# Guy Fawkes

Folklore:

“Ok so in around the 1580s the King of England was on the throne —I think it was King James— and this man called Guy Fawkes was a protestant who was leading a revolt against the king because treatment of the Catholics. They filled the cellars with gunpowder to destroy the parliament, but they were discovered and caught before they could light the powder. He was hung, drawn, and quartered. They hung him by the neck and cut his chest and stomach. So now, every November 15th, England celebrates the attempted murder of the King with the Guy Fawkes Festival of mainly fireworks to recreate what would have happened.

Even in France we celebrate Guy Fawkes, there are fireworks all night, and people get together and party. As a kid we would go to the countryside and all of the families would go to this big field and the parents would light a bunch of fireworks. There is food and music and drinking (we French will take any reason to drink haha) and it was one of my favorite celebrations as a kid. When I learned that the man we are celebrating was hung, it was kind of bittersweet. It is a fun day but a sad story”

Context:

CD is a French woman in her early 20s. She was born and raised in Paris (and lives there now) but her family is originally from England. In her family, because of their British roots, Guy Fawkes is one of her family’s main celebrated holidays. Every year, her uncle who grew up in England taught her the history of the holiday.

Analysis:

This Festival is different from traditional folk festivals as, aside from the fact that it happens yearly, it does not commemorate a change of sorts. Instead it is in remembrance of a significant event in the cultures history. It uses symbolism, in this case the fireworks, to represent the revolution and celebrates the cultural ideals and passing on their history.

# Paris Point 0

Informant: There’s like, France. The x. The zero. Something zero.

Collector: Point zero?

SC: Point zero, yeah. In front of the…Notre Dame. And I have never stepped on it, but I have been to Paris multiple times.

MR: I’ve only been to Paris once, and I didn’t step on it.

Informant is a sophomore at the University of Southern California. She is studying Narrative Studies and plans to have a minor in Songwriting. She is from a suburb outside of Chicago, Illinois. I spoke to her while we were eating lunch at my sorority house one day. We were sitting together with some of my other informants. Much of what she told me was learned from her own experiences.

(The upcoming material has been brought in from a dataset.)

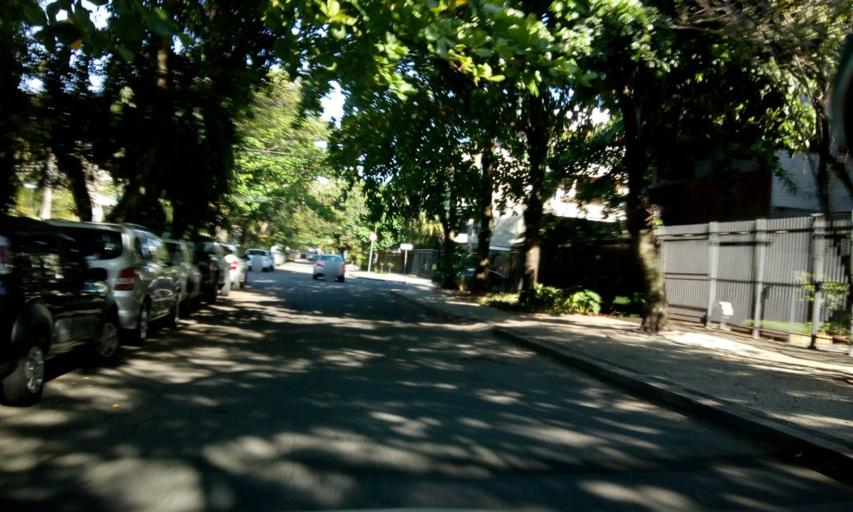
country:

This is something I’ve heard about from multiple people and have read about in books. There seems to be a connection between some part of great cities and either returning to the city or having a wish come true. This is a kind of combination of superstitions and rituals and just might subconsciously influence people to return to the city. I can see a similar type of thing with the Trevi Fountain in Rome, Italy, where if you toss a coin and make a wish the wish will come true. These old cities seem to have a type of magic to them which attracts you to return or fulfill a wish.

# Abdul-Beha looses his pants in Paris

In the following, my informant recalls a childhood story which he still remembers and finds significant:

This next account is one that comes from Baha’i tradition, more so in the Baha’i faith, which was founded in the mid eighteen hundreds by our prophet founder Bahá’u’lláh, you can Google that, it means “glory of god,” um, he founded the Baha’i faith, and uh, Baha’i all around the world look to this figure, the son of Bahá’u’lláh, his name is Abdul-Beha, it means servant of god, and Abdul-Beha for Baha’i all around the world, his title is “the perfect example,” so there are many stories of his life recorded, and it’s very common to tell children stories of his life as an example of a perfect example, and how one should emulate their life by him. A story that stuck out to me that was told when I was a child was: One day Abdul-Beha was walking in the streets of Paris. He was walking in the streets of Paris and – I’m gonna fast forward, he answers the home of one of the Baha’i who was hosting him, and he has a cloak wrapped around himself, he’s laughing very heartily, he comes in in a kind of strange way – why is he laughing? all this stuff, they ask him why he’s laughing, and he pulls the robe up a little bit and they see that he’s not wearing any pants, his pants are gone, and they ask him “Abdul-beha” and he’as a very, hes a very revered, respected, intelligent, divine figure, “why are your pants gone, what’s happened?” and Abdul-beha tell the story of how, as he was walking, he comes across a homeless person, who, in the weather of Paris, which is very cold, he was cold, and his pants were very tattered, and they have holes in them, and the man was cold, and Abdul-beha, his title is the servant of god, so to be servant of god he is the servant of god‘s children, so he removes his pants, this extremely holy and divine figure, and gives it to the beggar, and he just clothes himself in his cloak, which was customary to wear in the day, and comes back to the believers, and that’s a sign of humility, and a sign of selflessness, and all of the stories of Abdul-beha have a certain similar message,  that, like, all Baha’i can learn from – all people can learn from – but are specifically told to children.

In this story, my informant claimed to be affected morally and religiously, and remembers it even today as guidance for his life. He said that many similar stories are told to children, and the idea behind them is that they will remember the stories and the messages within them when they grow up, and guide their lives accordingly.